Alzheimer’s Disease vs Age Related Memory Loss
Civil & Human Rights Elder Law
Summary: There was a recent article discussing Nobel Prize-winning Professor Eric Kandel’s 50+ years of research on the topic of memory loss and Alzheimer’s Disease.
It described how, while some of the newer medications are making a difference, they are often less effective because they are not used until well after the onset of the disease. Professor Kandel noted that with earlier detection the ability to help the victims of the disease could be significantly higher. He suggested that these medications really did little to cure the disease, but, caught early enough, they can slow the symptomatic progression of the disease so significantly that lifestyles are improved in a dramatic way.

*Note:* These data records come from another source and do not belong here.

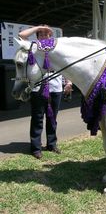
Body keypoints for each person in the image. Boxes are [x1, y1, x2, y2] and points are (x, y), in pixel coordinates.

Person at [18, 25, 73, 159]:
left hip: (55, 88)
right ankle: (36, 147)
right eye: (40, 34)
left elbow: (64, 66)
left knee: (52, 118)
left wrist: (68, 82)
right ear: (37, 36)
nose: (43, 36)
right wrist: (38, 27)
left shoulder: (56, 48)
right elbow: (22, 35)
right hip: (37, 88)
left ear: (50, 35)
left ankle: (51, 144)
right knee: (37, 118)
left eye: (46, 34)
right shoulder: (33, 46)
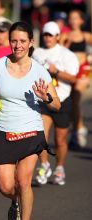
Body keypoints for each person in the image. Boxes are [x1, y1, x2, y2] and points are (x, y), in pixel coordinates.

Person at [0, 21, 60, 220]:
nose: (18, 45)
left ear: (31, 42)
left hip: (31, 130)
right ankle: (15, 201)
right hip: (3, 130)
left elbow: (56, 104)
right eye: (13, 41)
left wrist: (46, 98)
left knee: (23, 181)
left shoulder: (40, 71)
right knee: (5, 185)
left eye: (23, 41)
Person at [33, 21, 79, 185]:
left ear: (58, 36)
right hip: (43, 100)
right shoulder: (36, 53)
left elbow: (73, 78)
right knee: (41, 137)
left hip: (62, 100)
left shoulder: (67, 55)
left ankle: (59, 167)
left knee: (60, 140)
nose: (48, 38)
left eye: (51, 35)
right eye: (45, 34)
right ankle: (44, 165)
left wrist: (56, 72)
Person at [59, 9, 92, 147]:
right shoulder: (64, 36)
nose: (73, 21)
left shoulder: (87, 36)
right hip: (70, 72)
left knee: (76, 98)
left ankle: (78, 129)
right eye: (71, 18)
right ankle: (77, 129)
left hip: (84, 72)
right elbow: (58, 52)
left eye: (76, 18)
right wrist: (66, 44)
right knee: (72, 102)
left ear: (81, 21)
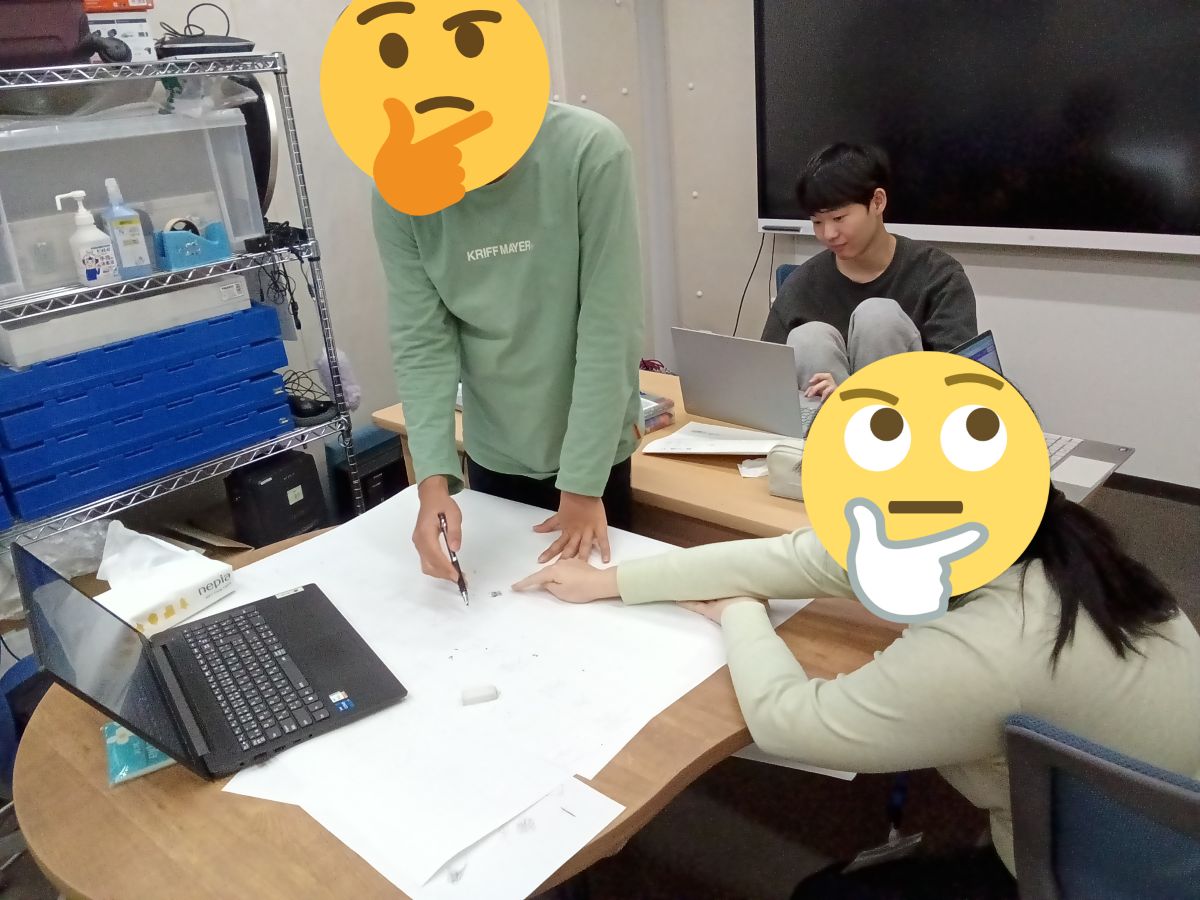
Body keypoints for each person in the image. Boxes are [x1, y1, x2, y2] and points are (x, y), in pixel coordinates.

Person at [512, 486, 1200, 897]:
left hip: (1100, 879)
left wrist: (741, 613)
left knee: (824, 896)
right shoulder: (1055, 543)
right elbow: (798, 558)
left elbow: (790, 721)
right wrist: (613, 582)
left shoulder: (988, 647)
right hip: (1164, 838)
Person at [373, 102, 645, 583]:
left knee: (595, 604)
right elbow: (422, 341)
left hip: (592, 451)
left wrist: (583, 485)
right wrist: (432, 482)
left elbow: (609, 327)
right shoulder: (399, 183)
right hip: (495, 447)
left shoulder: (589, 149)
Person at [762, 143, 978, 405]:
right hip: (826, 424)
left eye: (839, 218)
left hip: (914, 415)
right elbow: (764, 379)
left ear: (877, 201)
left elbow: (962, 380)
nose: (828, 234)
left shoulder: (938, 275)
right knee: (807, 338)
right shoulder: (801, 285)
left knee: (878, 317)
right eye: (817, 222)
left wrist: (856, 391)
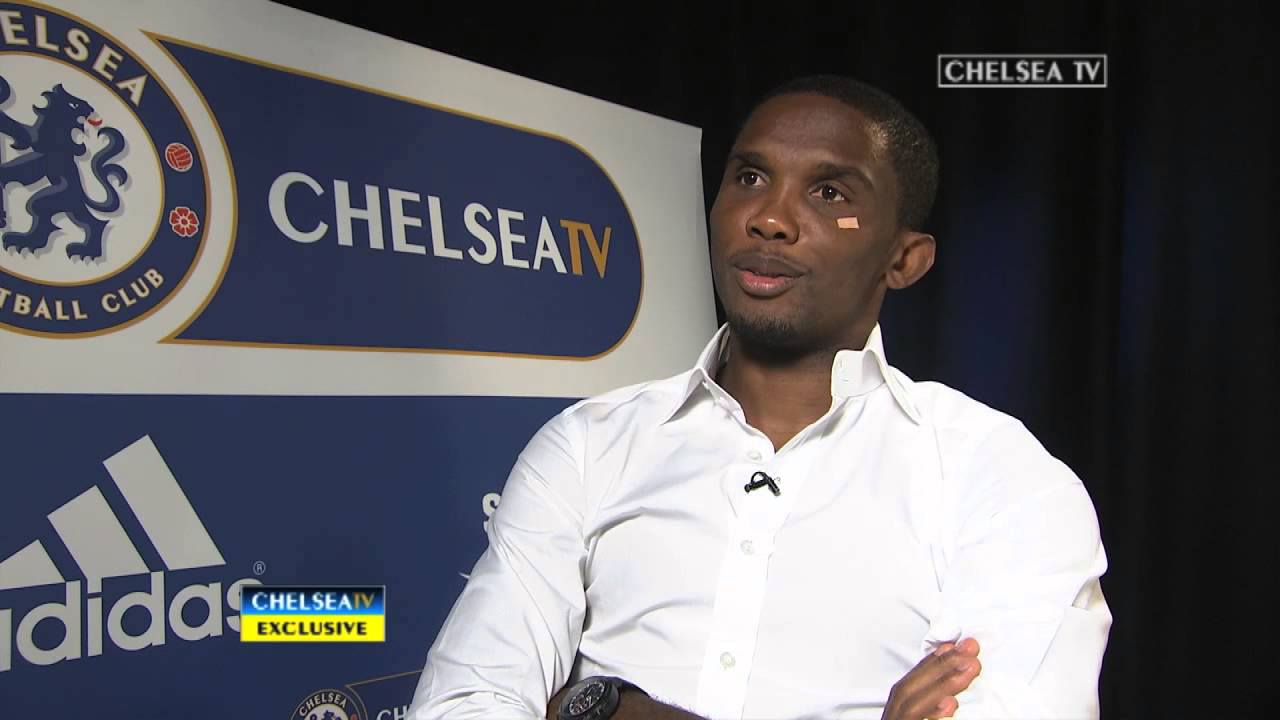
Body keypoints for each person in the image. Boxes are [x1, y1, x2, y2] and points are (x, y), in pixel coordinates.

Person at [408, 74, 1111, 720]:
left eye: (829, 194)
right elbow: (461, 705)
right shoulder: (588, 446)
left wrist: (611, 711)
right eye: (750, 177)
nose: (770, 219)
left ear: (904, 259)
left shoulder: (998, 475)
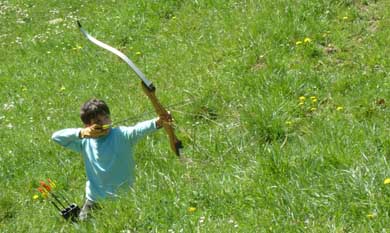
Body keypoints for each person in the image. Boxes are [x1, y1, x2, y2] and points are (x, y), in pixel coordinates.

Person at [51, 98, 171, 220]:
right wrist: (81, 133)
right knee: (82, 225)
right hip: (94, 200)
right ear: (88, 126)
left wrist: (158, 122)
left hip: (123, 199)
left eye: (106, 117)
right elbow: (56, 137)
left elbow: (137, 130)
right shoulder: (85, 142)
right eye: (98, 121)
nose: (104, 122)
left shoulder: (121, 134)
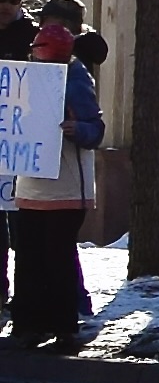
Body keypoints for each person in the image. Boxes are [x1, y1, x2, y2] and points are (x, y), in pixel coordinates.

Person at [6, 22, 102, 349]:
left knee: (57, 259)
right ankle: (29, 326)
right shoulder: (25, 79)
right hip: (31, 186)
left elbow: (95, 129)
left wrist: (79, 129)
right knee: (29, 259)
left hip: (65, 188)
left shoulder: (75, 80)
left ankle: (63, 328)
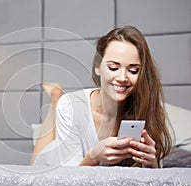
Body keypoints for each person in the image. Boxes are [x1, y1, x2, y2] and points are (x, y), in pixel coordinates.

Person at [31, 26, 173, 168]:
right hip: (55, 166)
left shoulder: (147, 109)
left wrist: (151, 161)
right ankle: (55, 101)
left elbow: (153, 181)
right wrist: (94, 156)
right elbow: (70, 182)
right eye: (113, 68)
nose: (122, 78)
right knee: (37, 160)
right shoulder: (71, 105)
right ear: (97, 67)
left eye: (133, 70)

Professor Kandel has also explored the biological differences between “ordinary” age-related memory loss and Alzheimer’s Disease. Years ago, Kandel had another hunch — that age-related memory loss was not just early-stage Alzheimer’s, as many neuroscientists believed, but an altogether separate disease. After all, not everyone gets Alzheimer’s, but “practically everyone,” says Kandel, loses some aspects of memory as they get older. And MRI images of patients with age-related memory loss have revealed defects in a brain region different from those of the early-stage Alzheimer’s patients.

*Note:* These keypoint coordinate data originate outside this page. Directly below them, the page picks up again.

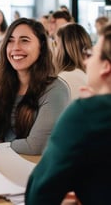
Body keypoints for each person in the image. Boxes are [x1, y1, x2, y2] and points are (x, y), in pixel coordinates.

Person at [25, 23, 111, 204]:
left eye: (92, 54)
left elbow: (39, 195)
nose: (86, 60)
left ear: (106, 66)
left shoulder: (88, 112)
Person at [0, 18, 70, 155]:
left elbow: (36, 146)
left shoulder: (55, 90)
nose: (15, 47)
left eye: (24, 40)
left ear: (41, 46)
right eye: (10, 41)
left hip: (35, 170)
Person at [54, 23, 92, 101]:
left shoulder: (63, 80)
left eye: (56, 44)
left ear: (63, 49)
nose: (54, 49)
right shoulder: (90, 75)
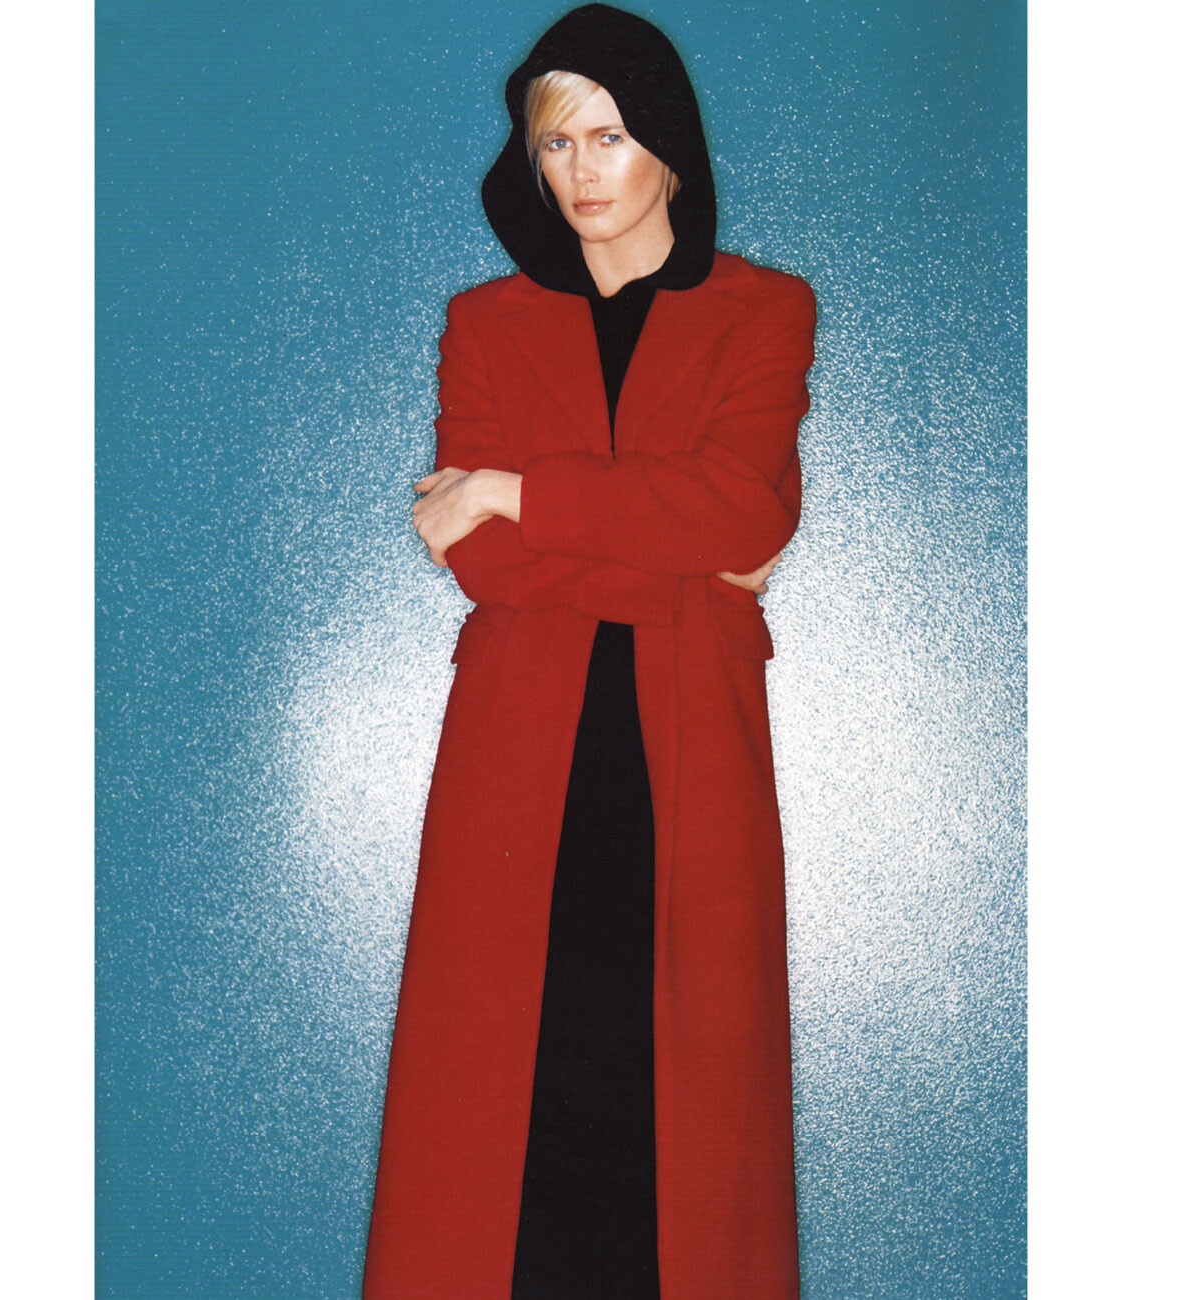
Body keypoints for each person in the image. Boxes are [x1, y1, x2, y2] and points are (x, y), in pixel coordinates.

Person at [363, 6, 815, 1297]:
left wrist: (511, 487)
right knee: (504, 1111)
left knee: (682, 1117)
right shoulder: (486, 322)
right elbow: (486, 562)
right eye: (554, 142)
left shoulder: (766, 311)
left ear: (666, 144)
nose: (580, 171)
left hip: (691, 760)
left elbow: (740, 511)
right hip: (520, 762)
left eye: (608, 137)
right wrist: (679, 560)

Kandel also knew mice didn’t get Alzheimer’s. He wondered if they got age-related memory loss. If they did, that would be another sign the disorders were different. His lab soon demonstrated that mice, which typically have a two-year lifespan, do exhibit a significant decrease in memory at twelve months. With that revelation, Kandel and others deduced Alzheimer’s and age-related memory loss are distinct, unconnected diseases. Kandel’s lab discovered that RbAp48 — a protein abundant in mice and men — was a central chemical cog in regulating memory loss. A deficit of RbAp48 apparently accelerates the decline. Knocking out RbAp48, even in a young mouse brain, produces age-related memory loss. But restoring RbAp48 to an old mouse brain reverses it.
Now what may be the eureka moment — this from Gerard Karsenty, chairman of CUMC’s department of genetics and development: bones release a hormone called osteocalcin. And Kandel later found that osteocalcin, upon release, increases the level of RbAp48. So give osteocalcin to an old mouse, and boom! Age-related memory loss goes away.
The same may prove true in humans. A pill or injectable could work, says Kandel: “Osteocalcin in a form people can take is something very doable and not very far away.” In less than a decade, age-related memory loss might be treatable. “This,” he says, “is the hope.”